* [Problem description]: Reproduce word for word, from the entries below, the line with "12: (43, 195)", the line with "28: (21, 171)", and every line between them, and nothing more.

(Collected data)
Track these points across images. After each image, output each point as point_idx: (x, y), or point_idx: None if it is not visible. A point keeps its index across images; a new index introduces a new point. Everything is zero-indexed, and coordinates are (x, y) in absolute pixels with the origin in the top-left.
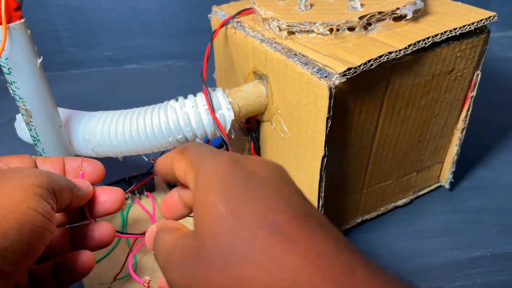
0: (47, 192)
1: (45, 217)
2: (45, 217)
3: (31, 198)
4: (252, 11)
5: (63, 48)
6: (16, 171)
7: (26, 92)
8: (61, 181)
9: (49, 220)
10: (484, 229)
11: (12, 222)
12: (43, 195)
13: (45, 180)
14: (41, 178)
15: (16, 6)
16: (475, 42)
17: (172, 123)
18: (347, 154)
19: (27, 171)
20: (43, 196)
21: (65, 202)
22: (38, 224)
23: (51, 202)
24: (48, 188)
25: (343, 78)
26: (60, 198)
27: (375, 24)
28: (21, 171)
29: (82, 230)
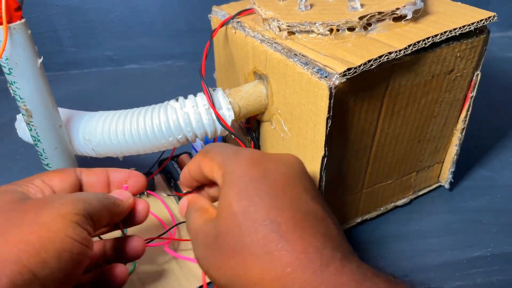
0: (83, 219)
1: (82, 244)
2: (82, 244)
3: (68, 226)
4: (252, 11)
5: (63, 48)
6: (54, 199)
7: (26, 92)
8: (98, 204)
9: (86, 246)
10: (484, 229)
11: (51, 251)
12: (79, 222)
13: (82, 206)
14: (77, 205)
15: (17, 6)
16: (475, 42)
17: (172, 123)
18: (347, 154)
19: (64, 198)
20: (80, 223)
21: (103, 223)
22: (75, 251)
23: (88, 228)
24: (85, 214)
25: (343, 78)
26: (97, 221)
27: (375, 24)
28: (59, 199)
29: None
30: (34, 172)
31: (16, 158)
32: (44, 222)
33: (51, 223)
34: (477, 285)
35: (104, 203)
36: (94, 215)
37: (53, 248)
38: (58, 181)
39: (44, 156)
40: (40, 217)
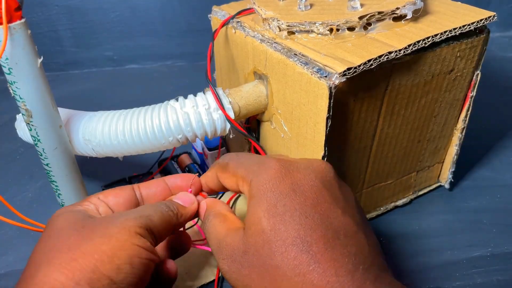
0: (145, 232)
1: (147, 251)
2: (147, 251)
3: (133, 236)
4: (252, 11)
5: (63, 48)
6: (118, 215)
7: (26, 92)
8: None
9: (152, 253)
10: (484, 229)
11: (123, 258)
12: (142, 234)
13: (144, 221)
14: (139, 220)
15: (17, 6)
16: (475, 42)
17: (172, 123)
18: (347, 154)
19: (127, 215)
20: (142, 235)
21: (165, 235)
22: (144, 256)
23: (150, 240)
24: (147, 228)
25: (343, 78)
26: (158, 234)
27: (375, 24)
28: (123, 215)
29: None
30: (34, 172)
31: (16, 158)
32: (112, 234)
33: (118, 234)
34: (477, 285)
35: (166, 217)
36: (154, 229)
37: (124, 255)
38: (112, 196)
39: (44, 156)
40: (108, 231)
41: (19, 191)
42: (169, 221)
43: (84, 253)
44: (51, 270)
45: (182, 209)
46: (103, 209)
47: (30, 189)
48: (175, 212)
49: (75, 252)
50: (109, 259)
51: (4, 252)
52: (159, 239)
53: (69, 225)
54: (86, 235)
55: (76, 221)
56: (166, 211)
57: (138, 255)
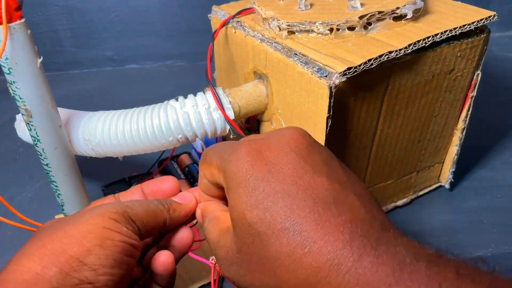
0: (122, 218)
1: (122, 234)
2: (122, 234)
3: (106, 221)
4: (252, 10)
5: (63, 48)
6: (93, 207)
7: (26, 92)
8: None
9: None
10: (484, 229)
11: (92, 240)
12: (117, 219)
13: (121, 208)
14: (116, 207)
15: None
16: (475, 42)
17: (172, 122)
18: (347, 154)
19: (106, 204)
20: (118, 220)
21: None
22: (117, 239)
23: (128, 226)
24: (124, 214)
25: (343, 77)
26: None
27: (375, 24)
28: (101, 205)
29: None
30: (34, 172)
31: (16, 158)
32: (83, 221)
33: (90, 219)
34: None
35: (151, 209)
36: (136, 218)
37: (93, 237)
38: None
39: (43, 156)
40: (80, 219)
41: (19, 191)
42: (157, 213)
43: (53, 239)
44: (22, 258)
45: (176, 205)
46: None
47: (30, 189)
48: (166, 207)
49: (45, 240)
50: (77, 241)
51: (4, 252)
52: (144, 230)
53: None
54: (58, 225)
55: (55, 220)
56: (154, 204)
57: (110, 237)
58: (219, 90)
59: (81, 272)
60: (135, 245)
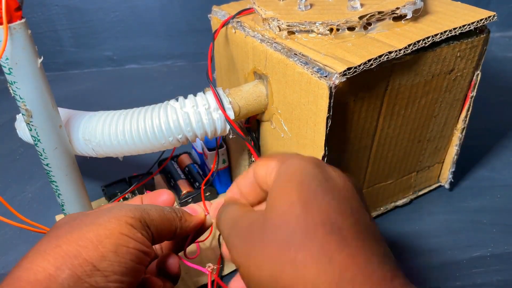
0: (138, 223)
1: (137, 241)
2: (137, 241)
3: (123, 226)
4: (252, 11)
5: (63, 48)
6: (111, 207)
7: (26, 92)
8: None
9: (143, 244)
10: (484, 229)
11: (108, 245)
12: (134, 225)
13: (138, 213)
14: (134, 212)
15: (17, 6)
16: (475, 42)
17: (172, 123)
18: (347, 154)
19: (122, 206)
20: (134, 226)
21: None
22: (131, 246)
23: (143, 232)
24: (141, 220)
25: (343, 77)
26: (156, 230)
27: (375, 24)
28: (117, 206)
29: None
30: (34, 172)
31: (16, 158)
32: (100, 223)
33: (107, 223)
34: (477, 285)
35: (165, 216)
36: (151, 224)
37: (109, 243)
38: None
39: (44, 156)
40: (97, 220)
41: (19, 191)
42: (170, 220)
43: (70, 240)
44: (36, 257)
45: (187, 215)
46: None
47: (30, 189)
48: (179, 215)
49: (61, 240)
50: (93, 246)
51: (4, 252)
52: (157, 236)
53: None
54: (76, 225)
55: (70, 218)
56: (168, 211)
57: (125, 244)
58: (219, 90)
59: (93, 277)
60: (147, 252)
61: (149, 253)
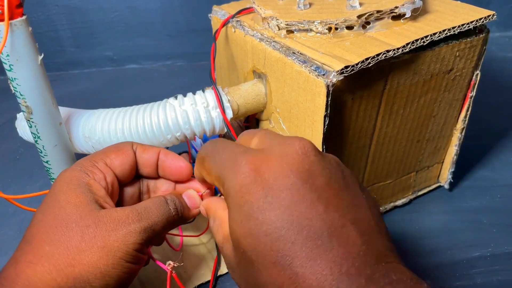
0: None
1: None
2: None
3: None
4: (251, 10)
5: (63, 48)
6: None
7: (26, 88)
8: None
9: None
10: (484, 229)
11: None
12: (139, 250)
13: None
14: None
15: (18, 3)
16: (474, 41)
17: (170, 121)
18: (345, 153)
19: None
20: (140, 251)
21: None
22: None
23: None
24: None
25: (340, 76)
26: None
27: (373, 23)
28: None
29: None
30: (34, 172)
31: (16, 158)
32: (111, 250)
33: (116, 251)
34: (477, 285)
35: (170, 221)
36: (154, 237)
37: (115, 273)
38: (118, 163)
39: (44, 153)
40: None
41: (19, 191)
42: (172, 223)
43: (81, 263)
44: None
45: (186, 211)
46: (110, 178)
47: (30, 189)
48: (180, 216)
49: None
50: (101, 275)
51: (4, 252)
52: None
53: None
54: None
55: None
56: (172, 215)
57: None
58: (219, 89)
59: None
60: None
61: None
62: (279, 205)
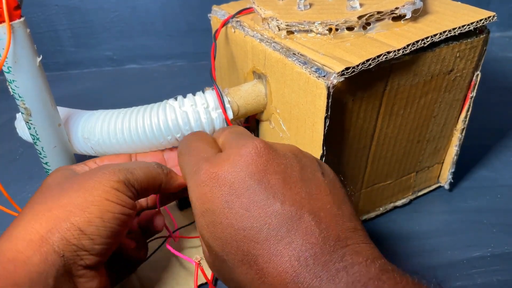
0: (123, 186)
1: (122, 206)
2: (122, 206)
3: (108, 191)
4: (251, 10)
5: (63, 48)
6: (97, 169)
7: (25, 90)
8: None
9: (128, 208)
10: (484, 229)
11: (94, 212)
12: (119, 188)
13: (122, 175)
14: (118, 174)
15: (16, 5)
16: (474, 42)
17: (171, 122)
18: (346, 154)
19: (106, 168)
20: (119, 189)
21: (149, 189)
22: (116, 211)
23: (128, 194)
24: (125, 182)
25: (341, 77)
26: (141, 188)
27: (374, 24)
28: (102, 169)
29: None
30: (33, 172)
31: (15, 158)
32: (87, 188)
33: (93, 189)
34: (477, 285)
35: (150, 172)
36: (136, 182)
37: (95, 209)
38: (107, 161)
39: (43, 155)
40: (84, 184)
41: (18, 191)
42: (155, 177)
43: (59, 205)
44: (31, 219)
45: (174, 173)
46: None
47: (30, 189)
48: (165, 172)
49: (52, 204)
50: (80, 212)
51: None
52: (142, 193)
53: (55, 181)
54: (65, 188)
55: (62, 177)
56: (154, 167)
57: (110, 210)
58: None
59: (80, 240)
60: (131, 213)
61: (132, 214)
62: (239, 209)
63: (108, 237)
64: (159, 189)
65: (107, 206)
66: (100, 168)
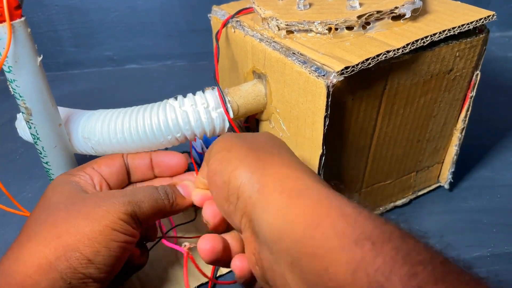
0: (130, 219)
1: (127, 235)
2: (127, 235)
3: (115, 222)
4: (251, 10)
5: (63, 48)
6: (106, 197)
7: (26, 90)
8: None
9: (131, 237)
10: (484, 229)
11: (102, 242)
12: (125, 220)
13: (130, 209)
14: (126, 207)
15: (16, 4)
16: (474, 42)
17: (171, 121)
18: (346, 153)
19: (116, 198)
20: (126, 221)
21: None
22: (121, 240)
23: (133, 225)
24: (132, 215)
25: (340, 76)
26: (145, 220)
27: (373, 23)
28: (111, 198)
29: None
30: (34, 172)
31: (16, 158)
32: (96, 218)
33: (101, 219)
34: None
35: (159, 205)
36: (142, 215)
37: (103, 240)
38: (105, 166)
39: (43, 154)
40: (92, 213)
41: (19, 191)
42: (161, 209)
43: (68, 232)
44: (40, 243)
45: (180, 199)
46: (98, 179)
47: (30, 189)
48: (171, 202)
49: (61, 230)
50: (89, 242)
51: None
52: (145, 224)
53: (61, 200)
54: (73, 214)
55: (68, 197)
56: (161, 199)
57: (116, 240)
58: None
59: (88, 269)
60: (134, 242)
61: (135, 241)
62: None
63: (112, 265)
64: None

* [Reply to the task]:
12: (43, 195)
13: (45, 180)
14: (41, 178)
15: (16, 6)
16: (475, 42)
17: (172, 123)
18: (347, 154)
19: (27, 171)
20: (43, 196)
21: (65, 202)
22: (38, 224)
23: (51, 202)
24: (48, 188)
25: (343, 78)
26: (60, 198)
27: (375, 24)
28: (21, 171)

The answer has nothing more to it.